Brontekst:
30. De demonstratie of het eenmensprotest in het ING-filiaal is te typeren als een bezetting of een sit-in. De protestvorm komt daarom de bescherming toe van het IVBPR en het EVRM.
31. Cliënt heeft met zijn mededemonstranten niet zomaar de locatie gekozen waar zij hun protest uitvoerden. Het betreft een filiaal van ING. De plaats van de demonstratie was dus van symbolische waarde en ‘within sight and sound’ van het ‘target’.
32. De demonstratie was vreedzaam. Er is door noch cliënt noch zijn demonstranten geweld gebruikt of enige schade veroorzaakt. Ook is de actie niet gepaard gegaan met andere strafbare feiten of wanordelijkheden, anders dan een ‘disruption of ordinary life’ ofwel ‘conduct that may annoy or give offence, and even conduct that temporarily hinders, impedes or obstructs the activities of third parties.’ Cliënts handelen valt kortom onder de typische kenmerken van een ‘gewone’ demonstratie of protestactie. Het enige doel van cliënt was het kenbaar maken van zijn mening over ING. Niet is het publiek lastiggevallen. Er is bij de actie slechts een geringe inbreuk gemaakt op de rechten van ING en de aldaar werkzame personen. Cliënt heeft zich niet verzet bij de aanhouding en heeft zich direct bij zijn aanhouding geïdentificeerd met een geldig legitimatiebewijs.

Uit te voeren:
[1] Wat deed de cliënt bij zijn aanhouding, volgens de tekst over het protest in het ING-filiaal?
[2] Schrijf de tekst over het protest in het ING-filiaal verder, aansluitend op de laatste zin.

Verzamelde gegevens:
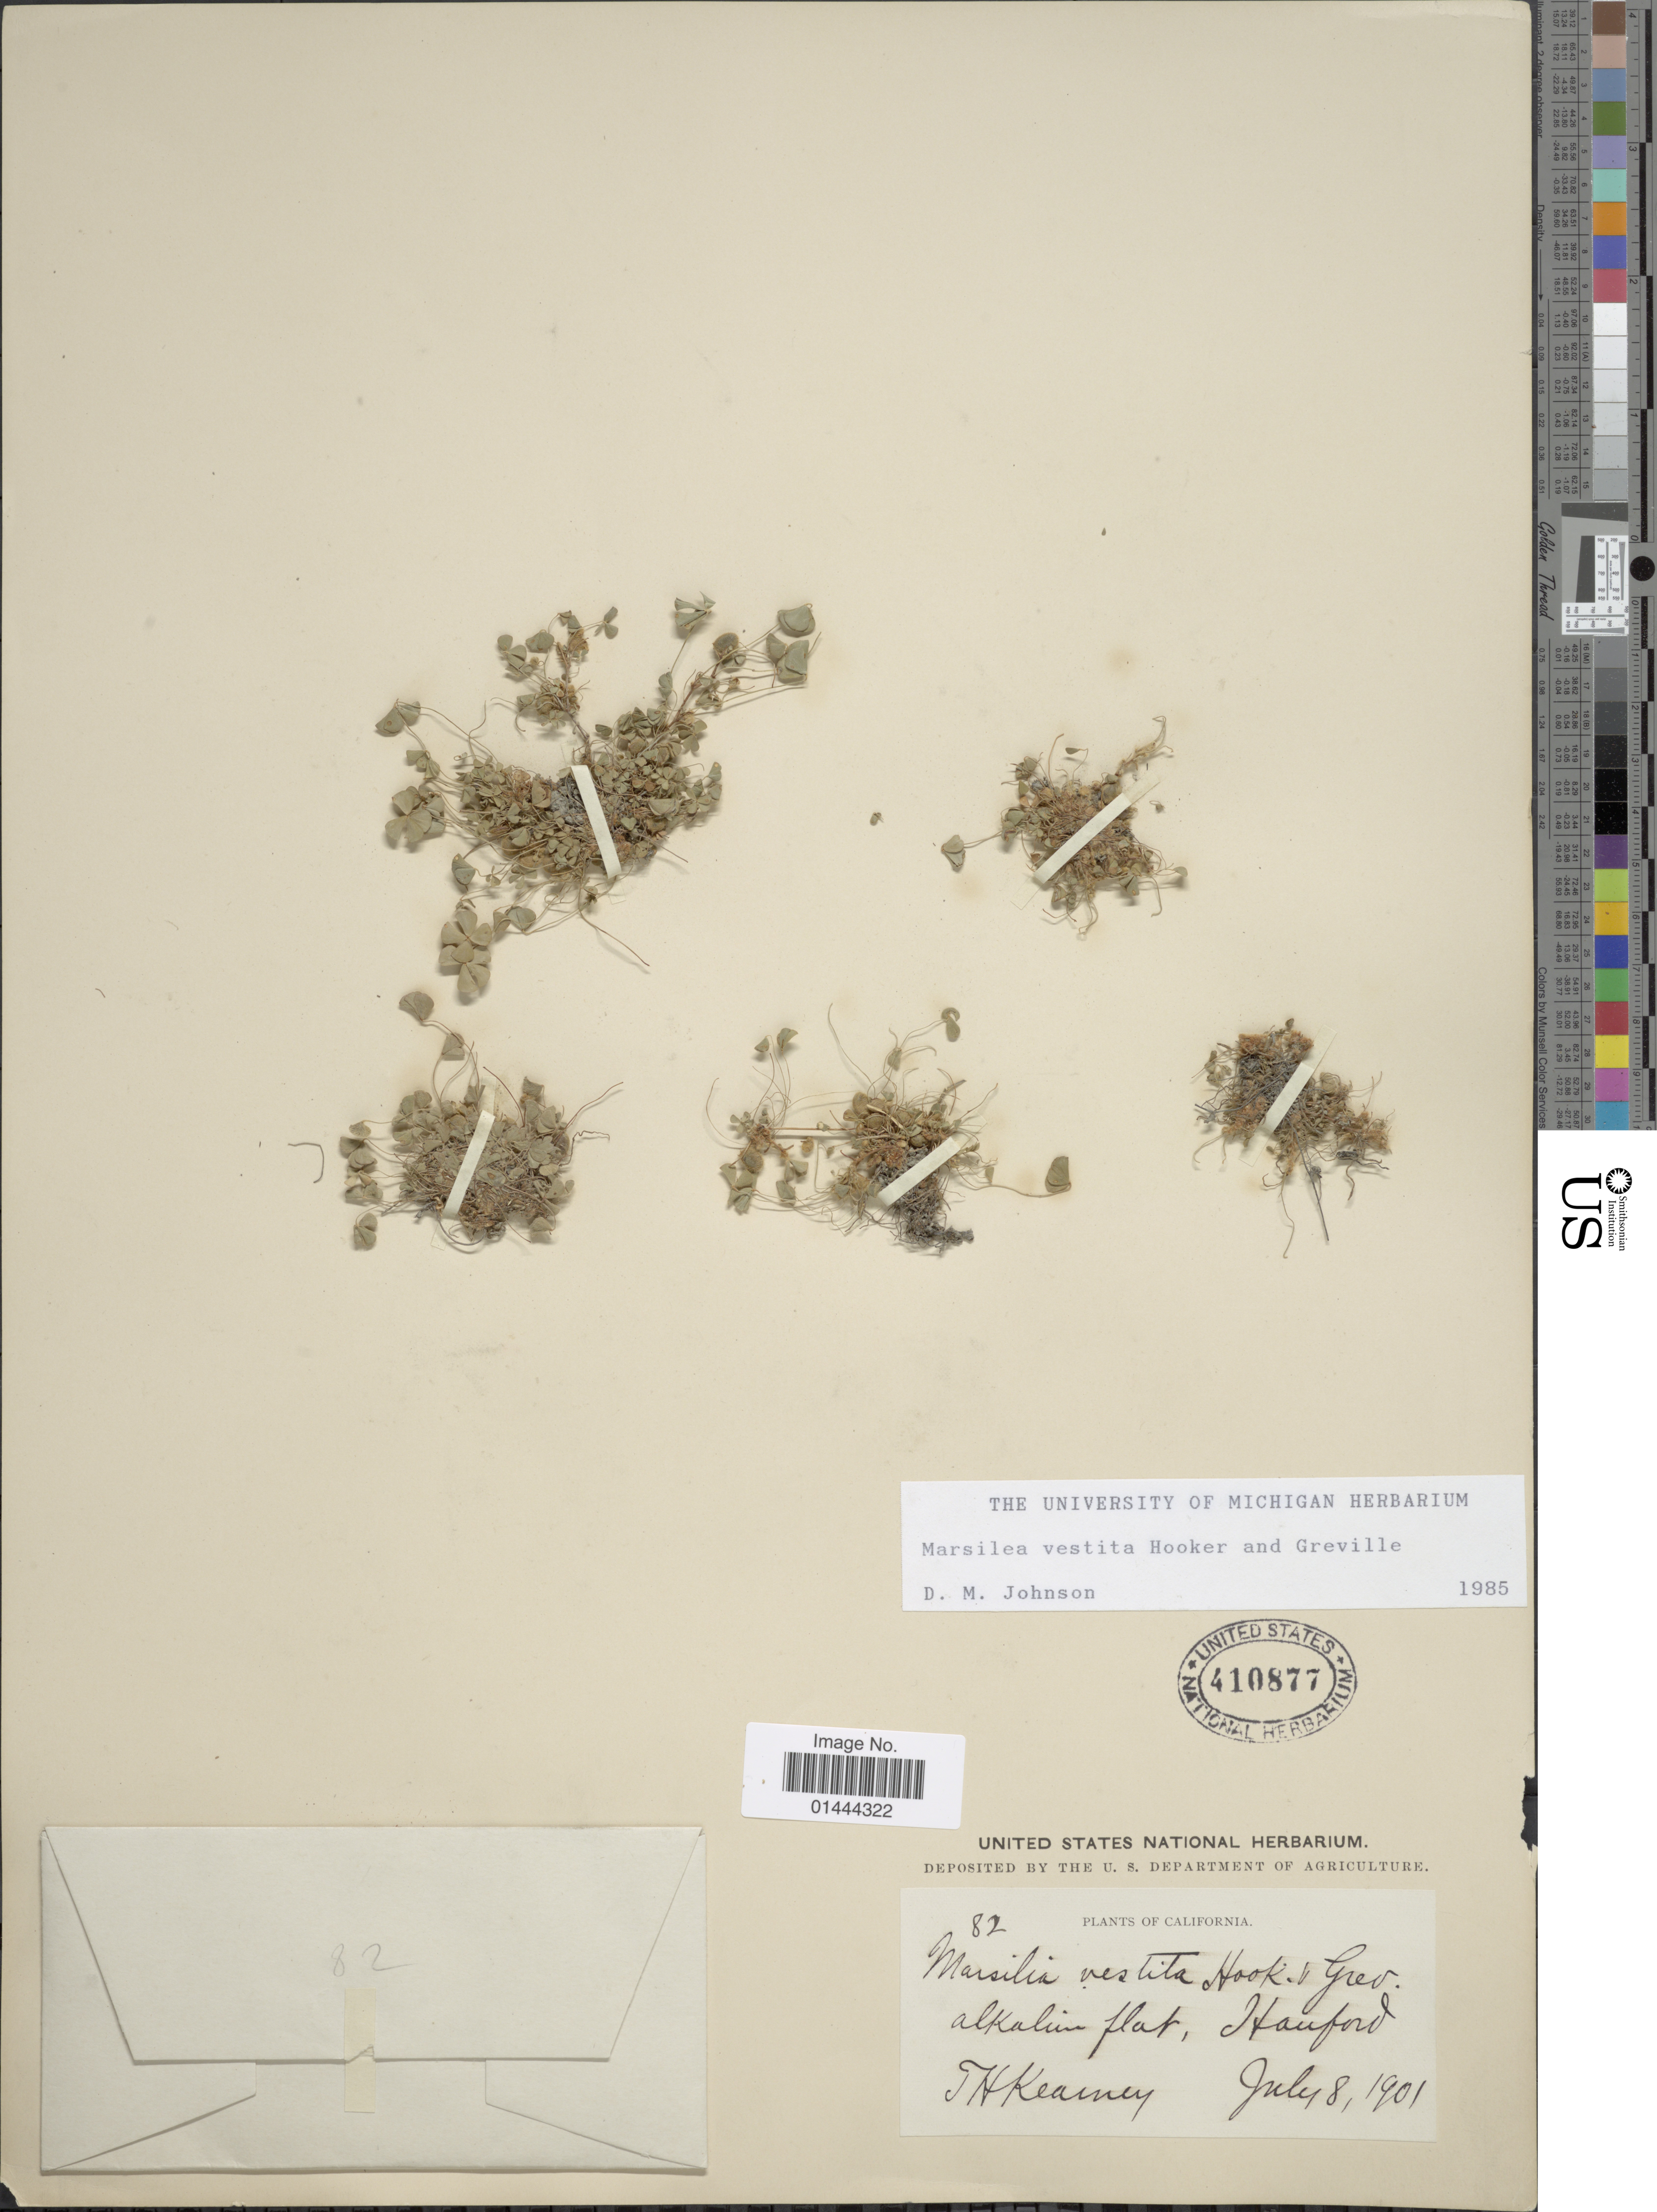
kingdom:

Resultaten per opdracht:
[1] Hij verzette zich niet en identificeerde zich direct met een geldig legitimatiebewijs.

[2]
33. In het licht van dit alles kan niet worden gesteld dat de gedragingen van cliënt ‘reprehensible’ waren.
34. Cliënt betwist het vertoeven niet. Bewijstechnisch vormt de zaak geen enkel probleem, gezien alleen al het feit dat hij volgens de processen-verbaal van aanhouding op de locatie ING is aangehouden. Vastgesteld dient ook nog te worden dat cliënt niet een alternatief is aangeboden om elders zijn protest effectief voort te zetten. Zijn demonstratierecht is daarom door de aanhouding in de kern aangetast.
Consequentie: ontoelaatbare inbreuk op artikel 10 en 11 EVRM
35. Door cliënt van zijn vrijheid te beroven en/of strafrechtelijk te vervolgen is jegens hem een ontoelaatbare inbreuk gemaakt op de artikelen 19 en 21 IVBRP en 10 en 11 EVRM. Voornoemde maatregelen kunnen, op zichzelf, althans in onderlinge samenhang bezien, niet ‘necessary in a democratic society’ worden genoemd. Ook is jegens cliënt, door hem strafrechtelijk te vervolgen, niet op de minst bezwarende wijze opgetreden (subsidiariteit) en ontbreekt een redelijke verhouding tussen dat optreden (de vervolging) en het beoogde doel.
(...)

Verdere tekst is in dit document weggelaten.